Man accused of slaughtering his roommate with a chainsaw was tortured into confessing, hears court.
Decapitated chainsaw murder ‘victim’ may have killed himself, claims lawyer
ABU DHABI // A labourer thought to have been decapitated by a killer wielding a chainsaw may have killed himself, a court has heard.
Indian Z H had admitted killing his roommate, K R, in a revenge attack after he was repeatedly raped.
But the Indian’s lawyer, Hassan Al Aidarous, told the Criminal Court on Thursday that the confession was obtained under duress.
He said the admission was unreliable and contradicted other evidence.
Mr Al Aidarous said none of the three medical reports following the labourer’s death in 2006 proved he had been murdered.
“The first report suggested the labourer’s death was suicide,” the lawyer said. “The second report conducted by forensics in 2007 said it was not possible to determine if the death was suicide or murder.”

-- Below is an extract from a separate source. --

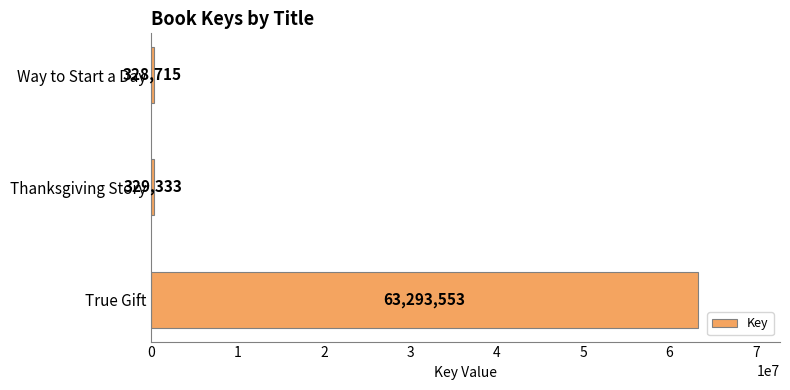

What is the difference between the maximum and second lowest values?

62964220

A third report concluded only that the labourer was “most probably” murdered.
“There is no ultimate evidence that the labourer’s death was caused by a crime,” Mr Al Aidarous said. “Court rulings are based on ultimate truth and not on doubt.”
The Indian confessed to hacking his roommate’s head off with a knife but medical reports ruled he had been decapitated with a chainsaw.
The Indian said his roommate was sitting during the killing but medical reports stated he had been lying down.
“The defendant’s fingerprints were not found anywhere on the murder tool,” the lawyer said.
Witnesses described the labourer’s blood as being splashed all over the crime scene but the lawyer said no blood had been found on his client’s clothes or body.
“How could a whole room be splashed with blood and none of it reach the killer?” he asked.
When the judge asked the accused man whether he had murdered his roommate, he said he had been on holiday and was not at his labour camp.
“They arrested me somewhere else, not on the site,” he said.
He then denied knowing the dead labourer or that he had shared a room with him.
The case has been delayed for six years while the court found the labourer’s blood relatives, Mr Al Aidarous said.
“The blood relatives have not been found until now ... and the defendant never asked for their pardon to begin with because he will be acquitted, so why all this stalling?”
Mr Al Aidarous said prison police had invalidated the arrest procedure by questioning the man after prosecutors referred him to prison.
A verdict is expected on November 28.